A escalada no processo de migração de consumidores para essas lojas – com produtos 10% a 15% mais baratos do que no varejo – incomoda os supermercados, que sentem a perda de clientes, e obrigou as atacadistas a criar uma estrutura de loja melhor adaptada a este novo cliente.
O portfólio de produtos foi ligeiramente ampliado em algumas categorias – para oferecer número um pouco maior de marcas – e há unidades com padaria, açougue e até ar-condicionado, algo inexistente anos atrás. Aumentou também a exposição de produtos vendidos em apenas uma ou duas unidades, que atende a demanda desse cliente de supermercados. Mas ajustes têm sido feitos aos poucos por causa dos riscos de uma espécie de excesso de sofisticação no modelo.

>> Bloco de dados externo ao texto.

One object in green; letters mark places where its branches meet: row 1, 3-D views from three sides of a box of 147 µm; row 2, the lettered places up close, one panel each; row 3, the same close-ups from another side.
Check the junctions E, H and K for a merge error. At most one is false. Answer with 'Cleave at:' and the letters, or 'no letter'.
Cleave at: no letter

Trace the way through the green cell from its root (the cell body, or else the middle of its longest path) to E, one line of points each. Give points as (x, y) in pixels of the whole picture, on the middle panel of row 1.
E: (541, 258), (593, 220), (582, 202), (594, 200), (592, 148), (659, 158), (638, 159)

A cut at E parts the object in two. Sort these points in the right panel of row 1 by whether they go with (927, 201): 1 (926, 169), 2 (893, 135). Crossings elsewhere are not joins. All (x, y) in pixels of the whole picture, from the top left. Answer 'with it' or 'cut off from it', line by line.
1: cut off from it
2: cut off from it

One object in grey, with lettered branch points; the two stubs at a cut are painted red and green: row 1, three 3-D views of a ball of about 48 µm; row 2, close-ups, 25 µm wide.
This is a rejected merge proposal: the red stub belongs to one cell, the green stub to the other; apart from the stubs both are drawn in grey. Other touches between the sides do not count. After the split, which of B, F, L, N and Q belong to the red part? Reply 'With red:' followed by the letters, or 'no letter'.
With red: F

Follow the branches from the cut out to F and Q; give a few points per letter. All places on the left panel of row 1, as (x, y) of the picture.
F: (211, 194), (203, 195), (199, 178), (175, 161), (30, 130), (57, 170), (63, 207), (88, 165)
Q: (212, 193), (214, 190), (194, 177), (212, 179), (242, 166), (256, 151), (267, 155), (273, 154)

O atacarejo é um negócio de custos baixos, e há hoje uma atenção redobrada à possibilidade de que mudanças possam afetar a lucratividade. Isso porque o atacarejo tem rentabilidade inferior aos supermercados. Se mudar demais o formato – e se aproximar muito de uma loja de varejo – corre o risco de comprimir margens e ampliar o prazo de retorno sobre o capital aplicado, dizem analistas.
“É um modelo que não pode perder a essência ou fica caro demais. Já coloquei padaria e açougue em loja e voltei atrás, ficava inviável. Mas hoje já se vende portfólio com produtos até sem glúten e lactose, algo que complementa a venda. Dá para ajustar, mas não dá para fugir do que a operação é, custo baixo para ter preço baixo”, disse Ricardo Roldão, presidente da Associação Brasileira do Atacado de Autosserviço (Abaas) e da rede de atacado Roldão.
Em conversa com analistas semanas atrás, Belmiro Gomes, presidente do Assaí, segunda maior rede de atacarejo do país, que autofinancia sua expansão, houve aumento no controle de despesas. “Nosso modelo depende do baixo custo operacional, então foi necessário aumentar ainda nossa rigidez do controle de custo. A despesa fecha o ano [de 2015] em 10,5% sobre venda líquida e 9,74% sobre venda bruta, ou seja, a despesa é menor que um dígito”, disse.
O cenário atual mostra expansão mais forte em vendas das redes de atacarejo, o que ajuda a absorver eventuais aumentos nas despesas. Segundo a Abaas, o setor cresceu 15% em termos nominais em 2015, com vendas brutas em R$ 58 bilhões para as nove empresas associadas da entidade, como Assaí, Atacadão, Tenda, entre outras – as redes líderes desse segmento. Em termos reais, a alta na venda foi de quase 5%. A estimativa é expansão entre 15% a 20% em 2016.
Para efeito de comparação, a Associação Brasileira de Supermercados (Abras), apurou no ano passado aumento de 6,95% nas vendas em valores nominais, e em termos reais, queda de 1,9%. Para 2016, a projeção é de queda real de 1,8% neste ano.
Num período de recessão, com a pior crise no setor de consumo desde o início dos anos 2000, a migração de consumidores para o atacarejo afeta os supermercados, que já sentem o golpe. A Apas, associação de supermercados paulistas, tem mencionado a questão com associados e fez, na semana passada, uma consulta à Secretaria da Fazenda de São Paulo. Quer verificar se o negócio de atacarejo tem alguma vantagem tributária em relação ao varejo convencional. Há pouco mais de um ano, atacadistas tradicionais também começaram a questionar os atacarejos, por venderem ao consumidor sem que ele informe o CPF. No atacado tradicional, o cliente precisa informar o CNPJ para comprar.